|
Prepaid Tuition Savings Plans |
|
Written by Fiona Gu
|
|
This Prepaid Tuition Savings Plans Savings Option is ideal for families that are not knowledgeable about investing. The plans are managed by state governments. They are safe, affordable, tax exempt and convenient for families to save for college!
How it works:
If a child attends an in-state public college, then the plans would pay for the tuition and relevant fees.
- If a child attends a private or out-of-state college, then the plans would only pay for the average tuition of an in-state public college. The child’s family would have to pay for the remainder amount.
- When setting up an account, most plans require either the owner or beneficiary to be a state resident.
- Money in the plan is controlled by the account owner, not the children. If the child dies or does not attend college, then the plans can be transferred to other members of the family.
- If a family moves out of state but the child attends a university in the original state, then the parents would need to pay for any difference between out-of-state and in-state tuitions. However, some universities may still consider the child as an in-state student. In this case, the plan would still cover for 100% of the tuition.
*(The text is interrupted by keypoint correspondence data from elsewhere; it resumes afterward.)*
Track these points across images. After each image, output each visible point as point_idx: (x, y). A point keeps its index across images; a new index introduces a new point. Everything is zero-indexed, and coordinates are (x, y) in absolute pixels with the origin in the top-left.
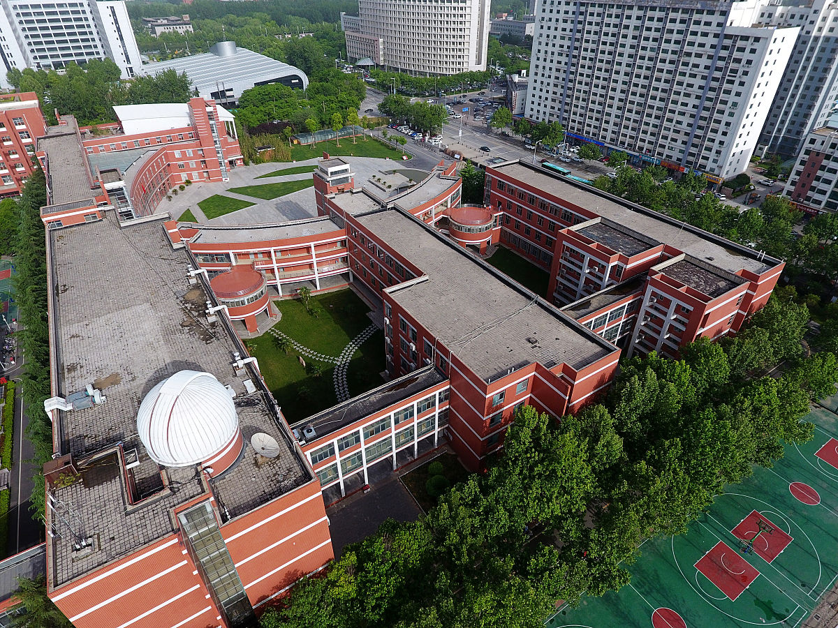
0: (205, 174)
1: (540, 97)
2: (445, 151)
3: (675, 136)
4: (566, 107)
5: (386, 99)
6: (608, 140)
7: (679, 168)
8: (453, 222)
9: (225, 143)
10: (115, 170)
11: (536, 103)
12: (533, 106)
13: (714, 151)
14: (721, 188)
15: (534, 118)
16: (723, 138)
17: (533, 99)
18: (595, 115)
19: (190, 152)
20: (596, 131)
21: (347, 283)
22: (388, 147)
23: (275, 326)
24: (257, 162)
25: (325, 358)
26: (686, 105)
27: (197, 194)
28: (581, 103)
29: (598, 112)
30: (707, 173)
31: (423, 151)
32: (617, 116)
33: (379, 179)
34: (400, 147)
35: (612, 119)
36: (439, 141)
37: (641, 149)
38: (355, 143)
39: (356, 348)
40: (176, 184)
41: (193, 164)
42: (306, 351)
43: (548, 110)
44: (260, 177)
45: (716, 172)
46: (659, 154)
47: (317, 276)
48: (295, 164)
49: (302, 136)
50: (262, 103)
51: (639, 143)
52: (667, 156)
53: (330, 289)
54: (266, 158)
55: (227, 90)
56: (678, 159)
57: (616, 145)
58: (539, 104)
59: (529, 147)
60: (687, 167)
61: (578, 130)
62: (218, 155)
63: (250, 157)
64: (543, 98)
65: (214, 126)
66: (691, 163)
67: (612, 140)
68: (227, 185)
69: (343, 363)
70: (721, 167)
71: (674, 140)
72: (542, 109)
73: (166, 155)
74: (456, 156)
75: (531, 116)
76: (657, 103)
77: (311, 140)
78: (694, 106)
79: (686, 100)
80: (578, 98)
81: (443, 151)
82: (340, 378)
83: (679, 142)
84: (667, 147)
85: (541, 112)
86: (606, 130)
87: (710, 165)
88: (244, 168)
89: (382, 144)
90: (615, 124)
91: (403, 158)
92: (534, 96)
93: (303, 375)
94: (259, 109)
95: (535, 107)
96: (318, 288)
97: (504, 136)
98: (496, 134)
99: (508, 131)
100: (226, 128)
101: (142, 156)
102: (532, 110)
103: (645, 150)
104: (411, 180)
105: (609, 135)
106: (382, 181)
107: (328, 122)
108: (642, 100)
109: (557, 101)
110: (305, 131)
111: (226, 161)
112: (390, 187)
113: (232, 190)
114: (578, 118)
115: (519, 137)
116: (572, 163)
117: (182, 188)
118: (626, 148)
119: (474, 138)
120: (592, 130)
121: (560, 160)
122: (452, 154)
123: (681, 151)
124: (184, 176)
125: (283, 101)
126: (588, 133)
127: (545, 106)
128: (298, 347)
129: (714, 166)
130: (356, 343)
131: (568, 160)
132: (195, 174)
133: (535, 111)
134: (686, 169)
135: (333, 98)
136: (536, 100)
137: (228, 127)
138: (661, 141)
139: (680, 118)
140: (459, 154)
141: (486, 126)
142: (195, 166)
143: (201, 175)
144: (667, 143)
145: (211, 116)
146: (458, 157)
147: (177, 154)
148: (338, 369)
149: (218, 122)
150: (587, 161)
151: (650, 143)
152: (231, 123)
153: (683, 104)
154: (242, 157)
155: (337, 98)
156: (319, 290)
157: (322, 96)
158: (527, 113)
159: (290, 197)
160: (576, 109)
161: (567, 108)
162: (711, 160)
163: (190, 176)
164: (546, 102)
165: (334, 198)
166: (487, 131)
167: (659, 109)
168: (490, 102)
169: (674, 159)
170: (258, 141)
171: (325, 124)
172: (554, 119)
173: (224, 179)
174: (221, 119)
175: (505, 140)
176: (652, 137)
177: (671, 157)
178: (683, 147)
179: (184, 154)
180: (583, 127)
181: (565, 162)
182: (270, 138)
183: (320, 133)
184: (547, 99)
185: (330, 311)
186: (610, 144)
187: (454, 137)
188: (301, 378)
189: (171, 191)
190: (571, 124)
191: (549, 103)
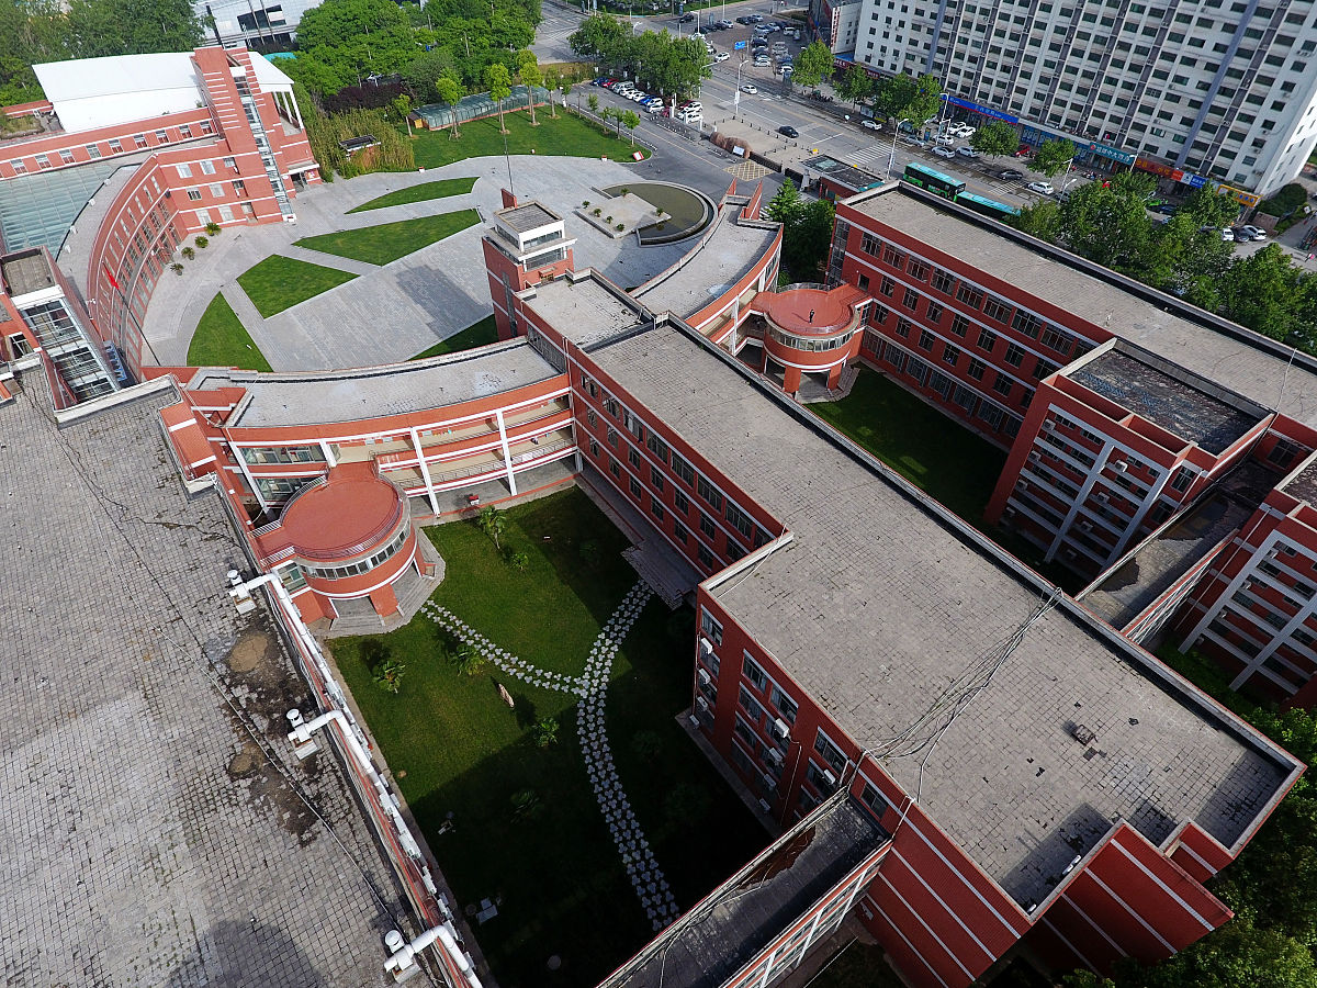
0: (246, 209)
1: (889, 20)
2: (712, 138)
3: (1169, 107)
4: (941, 42)
5: (583, 25)
6: (1025, 111)
7: (1171, 173)
8: (774, 326)
9: (278, 139)
10: (37, 252)
11: (879, 33)
12: (871, 38)
13: (1249, 140)
14: (1254, 214)
15: (874, 63)
16: (1273, 115)
17: (874, 24)
18: (1001, 60)
19: (208, 166)
20: (1001, 92)
21: (571, 475)
22: (600, 130)
23: (435, 596)
24: (347, 173)
25: (553, 681)
26: (1201, 43)
27: (234, 254)
28: (973, 35)
29: (1009, 54)
30: (1229, 183)
31: (671, 138)
32: (1048, 64)
33: (597, 211)
34: (623, 130)
35: (1038, 69)
36: (698, 115)
37: (1094, 131)
38: (535, 124)
39: (615, 648)
40: (188, 233)
41: (217, 188)
42: (509, 662)
43: (904, 47)
44: (359, 209)
45: (1248, 183)
46: (1130, 142)
47: (510, 472)
48: (424, 176)
49: (431, 112)
50: (344, 39)
51: (1092, 120)
52: (1147, 147)
53: (538, 490)
54: (365, 162)
55: (270, 10)
56: (1170, 154)
57: (1042, 122)
58: (886, 35)
59: (871, 125)
60: (1187, 170)
61: (965, 89)
62: (268, 169)
63: (333, 161)
64: (895, 23)
65: (252, 107)
66: (1195, 162)
67: (1034, 111)
68: (292, 231)
69: (594, 690)
70: (1261, 174)
71: (1167, 116)
72: (891, 44)
73: (160, 174)
74: (737, 150)
75: (868, 59)
76: (1138, 39)
77: (448, 119)
78: (1217, 47)
79: (1201, 33)
80: (968, 25)
81: (708, 138)
82: (593, 736)
83: (1176, 119)
84: (1148, 130)
85: (890, 52)
86: (1022, 91)
87: (1236, 167)
88: (322, 188)
89: (589, 124)
90: (1044, 80)
91: (633, 157)
92: (875, 17)
93: (512, 732)
94: (336, 51)
95: (878, 40)
96: (514, 493)
97: (817, 101)
98: (801, 96)
99: (826, 91)
100: (278, 106)
101: (107, 181)
102: (870, 45)
103: (1101, 133)
104: (660, 212)
105: (1029, 102)
106: (604, 215)
107: (477, 80)
108: (1106, 32)
109: (924, 30)
110: (435, 100)
111: (285, 176)
112: (620, 228)
113: (305, 243)
114: (965, 66)
115: (849, 104)
116: (958, 161)
117: (201, 242)
118: (1063, 129)
119: (762, 107)
120: (993, 90)
121: (934, 154)
122: (728, 146)
123: (1177, 138)
124: (203, 216)
125: (383, 32)
126: (984, 95)
127: (899, 39)
128: (492, 653)
129: (1246, 170)
130: (613, 635)
131: (950, 155)
132: (225, 210)
133: (877, 47)
134: (1185, 175)
135: (481, 23)
136: (880, 25)
137: (282, 103)
138: (1138, 117)
139: (1184, 71)
140: (743, 146)
141: (780, 78)
142: (223, 194)
143: (237, 212)
144: (1149, 121)
145: (242, 86)
146: (741, 152)
147: (183, 170)
148: (586, 711)
149: (259, 97)
150: (989, 158)
151: (1114, 119)
152: (287, 94)
153: (1193, 42)
154: (318, 166)
155: (489, 22)
156: (517, 496)
157: (460, 19)
158: (861, 53)
159: (425, 256)
160: (962, 46)
161: (943, 43)
162: (1239, 158)
163: (215, 214)
164: (901, 32)
165: (534, 296)
166: (783, 89)
167: (1140, 50)
168: (777, 24)
169: (1162, 153)
170: (344, 127)
171: (474, 83)
172: (917, 67)
173: (285, 217)
174: (265, 89)
175: (821, 109)
176: (1121, 109)
177: (1154, 149)
178: (1183, 131)
179: (196, 169)
180: (976, 83)
181: (944, 158)
182: (367, 118)
183: (465, 103)
184: (902, 24)
185: (547, 550)
186: (1030, 119)
187: (723, 104)
188: (508, 741)
189: (179, 249)
190: (950, 76)
191: (907, 33)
These plans can be used to pay for college tuition directly. Since 2004, individual colleges and universities already have their own prepaid tuition plans. For a list of private colleges with prepaid tuition plans, please see the Independent 529 Plan.
There are two main types of prepaid tuition plans:
- Prepaid Units:
 Plans sell units that are equivalent to a definite percentage of tuition. Usually, one unit equals 1% of a year’s tuition. Everyone pays the same price for the units and the price is on a continuous increase every year. Parents can buy as many units as they desire.
- Contracts:
Plans sell contracts where parents agree to buy certain number years of tuition. The child’s age and the payment type (lump sum or installment) determine the purchase price. The buying price is lower for younger children because the state would have more time to invest the money.
It is important to keep in mind that plans differ among different states. The plans do not guarantee any child’s admission into colleges. Parents should consider the negative effect on the child’s eligibility for need-based financial aid applications (prepaid tuition plans are considered as the child’s asset under financial aid analysis).
Tip: If the prepaid tuition plan did not have a bad effect on need-based financial aid, a good strategy is to obtain a prepaid tuition plan along with other college saving investments. Before involving in a prepaid tuition plan, parents should diligently evaluate the plan and other investment options.
More risk-loving parents should consider to do better investments on their own.
Advantages:
- Allows families to secure future in-state public college tuition at present prices.
- If a family buys shares that are worth six months (half year), then the shares would always be worth half a year of tuition, regardless of the time.
- Provides a better investment return than bank savings accounts and certificates of deposit. No principal risk and are guaranteed by the credit of the state.
- Do not need to pay federal and most often state and local income tax for the plans. Some states provide a full or fractional tax deduction for donations to the state’s plan.
- Anyone can invest in a prepaid tuition plan, including grandparents and family friends.
- Avoids economic downturns. In a recession with rising public college tuition, prepaid tuition plans would increase as opposed to the reduction of other investments.
- Stimulates parents to save for their children’s education and brings peace among them.
- Extremely beneficial to middle-income and upper-income families who are not eligible for need-based financial aid.